Local News

Surging Tanzanians repelled

A HORDE of desperate Tanzanians on Saturday attempted to break the Nakonde lockdown but quick action by alert police kept them at bay as disinfection of the border town continued.
Perched on scooters and from Tunduma, the Tanzanians attempted to ride past law enforcement officers at the border with their merchandise but were immediately repelled.
Had they managed to enter, they still would not have fulfilled their mission because all Zambians were indoors.
Tanzanians peddle their merchandise in Zambia at Nakonde where they usually cash in on travellers from Lusaka and the Copperbelt.

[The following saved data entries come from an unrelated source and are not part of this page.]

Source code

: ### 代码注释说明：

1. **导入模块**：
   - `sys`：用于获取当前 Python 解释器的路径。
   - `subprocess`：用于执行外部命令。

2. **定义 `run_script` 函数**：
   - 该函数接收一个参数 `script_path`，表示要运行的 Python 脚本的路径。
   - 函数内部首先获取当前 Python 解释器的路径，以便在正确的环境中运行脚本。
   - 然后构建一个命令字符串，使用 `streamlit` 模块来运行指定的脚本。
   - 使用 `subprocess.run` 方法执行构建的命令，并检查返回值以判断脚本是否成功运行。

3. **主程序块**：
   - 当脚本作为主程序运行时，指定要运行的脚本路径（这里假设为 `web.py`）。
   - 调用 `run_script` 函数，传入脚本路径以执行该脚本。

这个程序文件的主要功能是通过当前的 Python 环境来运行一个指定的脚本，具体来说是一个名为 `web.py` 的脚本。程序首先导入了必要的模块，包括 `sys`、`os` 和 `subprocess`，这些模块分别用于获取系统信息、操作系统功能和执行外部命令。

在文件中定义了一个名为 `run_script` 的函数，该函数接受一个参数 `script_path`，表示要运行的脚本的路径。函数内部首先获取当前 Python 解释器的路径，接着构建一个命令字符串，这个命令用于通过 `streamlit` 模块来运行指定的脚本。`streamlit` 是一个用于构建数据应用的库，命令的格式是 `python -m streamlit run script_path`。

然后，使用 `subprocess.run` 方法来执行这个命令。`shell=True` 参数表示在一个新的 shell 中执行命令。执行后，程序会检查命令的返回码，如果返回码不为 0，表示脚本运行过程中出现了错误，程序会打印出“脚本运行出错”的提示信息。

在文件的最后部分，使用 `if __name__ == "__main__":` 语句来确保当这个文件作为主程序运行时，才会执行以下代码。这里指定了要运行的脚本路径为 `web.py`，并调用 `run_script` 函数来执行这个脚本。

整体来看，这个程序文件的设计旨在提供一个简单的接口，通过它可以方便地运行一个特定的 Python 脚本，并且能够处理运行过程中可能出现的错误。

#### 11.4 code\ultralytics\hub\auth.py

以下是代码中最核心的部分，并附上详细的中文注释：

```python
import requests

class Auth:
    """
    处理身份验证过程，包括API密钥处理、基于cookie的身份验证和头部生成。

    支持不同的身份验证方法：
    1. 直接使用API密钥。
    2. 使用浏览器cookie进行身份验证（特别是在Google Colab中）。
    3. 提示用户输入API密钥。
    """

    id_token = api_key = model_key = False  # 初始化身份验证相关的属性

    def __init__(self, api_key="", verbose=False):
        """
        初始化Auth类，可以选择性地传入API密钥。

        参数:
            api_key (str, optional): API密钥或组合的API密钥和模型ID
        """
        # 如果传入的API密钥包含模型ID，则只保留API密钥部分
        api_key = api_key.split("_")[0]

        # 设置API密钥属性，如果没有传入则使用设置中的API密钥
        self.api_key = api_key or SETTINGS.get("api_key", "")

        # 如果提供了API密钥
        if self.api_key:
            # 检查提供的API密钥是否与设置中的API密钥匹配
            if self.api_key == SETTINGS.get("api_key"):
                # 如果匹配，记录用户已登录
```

The popular trading items include rice, potatoes, clothes, cosmetics and building materials such as tiles and many others. Muchinga Province Minister, Malozo Sichone, said police officers and Government officials were stunned that foreigners could attempt to get into Nakonde at the height of a total lockdown when no one could have transacted with them.
Meanwhile, the disinfection and screening which started with Tazara railway station, the bus station, the border, shops and markets was yesterday extended to Mwenzo, Ulongo and Chilolwa villages in chieftness Waitwika where screening was also conducted.
Mr Sichone said the multi-sectoral team had selected strategic and critical areas for screening as well as disinfecting.
With a population of over 150,000 people, authorities would ensure that critical areas were covered to capture possible infections.
“With such a huge population, we cannot manage to screen everyone but rather use the method devised. But we will not leave any place without being disinfected so today (yesterday) we are touching Chiefdoms,” Mr Sichone explained.
He said that the lockdown had given an opportunity to continue with effective disinfecting of public places without any challenges. He said that the disinfection of public places would continue for seven days on any infrastructure as the past o days only the outer parts of the shops has been done. The Minister said that the people in the border town were cooperative and placed the compliance levels at 100 percent.